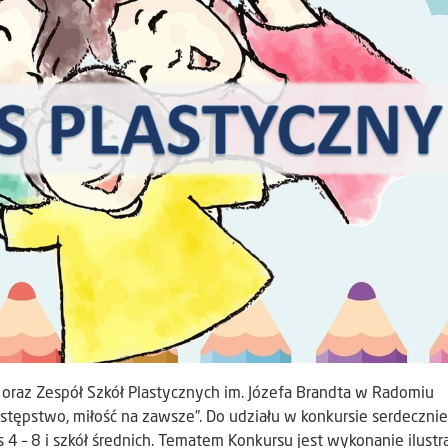
oraz Zespół Szkół Plastycznych im. Józefa Brandta w Radomiu
astępstwo, miłość na zawsze”. Do udziału w konkursie serdecznie
 – 8 i szkół średnich. Tematem Konkursu jest wykonanie ilustra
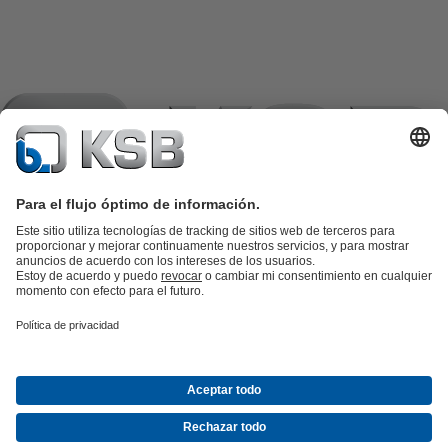
Catálogo de productos
Repuestos KSB
SupremeServ
KSB SupremeServ: Premium service for pumps and
valves
Herramientas
Aguas residuales
Agua
Industria
Edificacion
Energía
Empresa
Eventos
Prensa
Oportunidades de empleo en KSB
Redes
sociales
Contacto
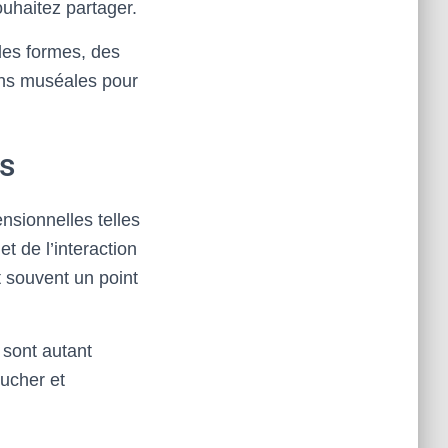
uhaitez partager.
 des formes, des
ions muséales pour
es
ensionnelles telles
t de l’interaction
t souvent un point
 sont autant
oucher et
________________________________________
* What is needed *
Would you write out every record word for word, leaving no picture in?

* Exercise result *
oraz Zespół Szkół Plastycznych im. Józefa Brandta w Radomiu
astępstwo, miłość na zawsze”. Do udziału w konkursie serdecznie
 – 8 i szkół średnich. Tematem Konkursu jest wykonanie ilustra
Catálogo de productos
Repuestos KSB
SupremeServ
KSB SupremeServ: Premium service for pumps and
valves
Herramientas
Aguas residuales
Agua
Industria
Edificacion
Energía
Empresa
Eventos
Prensa
Oportunidades de empleo en KSB
Redes
sociales
Contacto
uhaitez partager.
 des formes, des
ions muséales pour
es
ensionnelles telles
t de l’interaction
t souvent un point
 sont autant
oucher et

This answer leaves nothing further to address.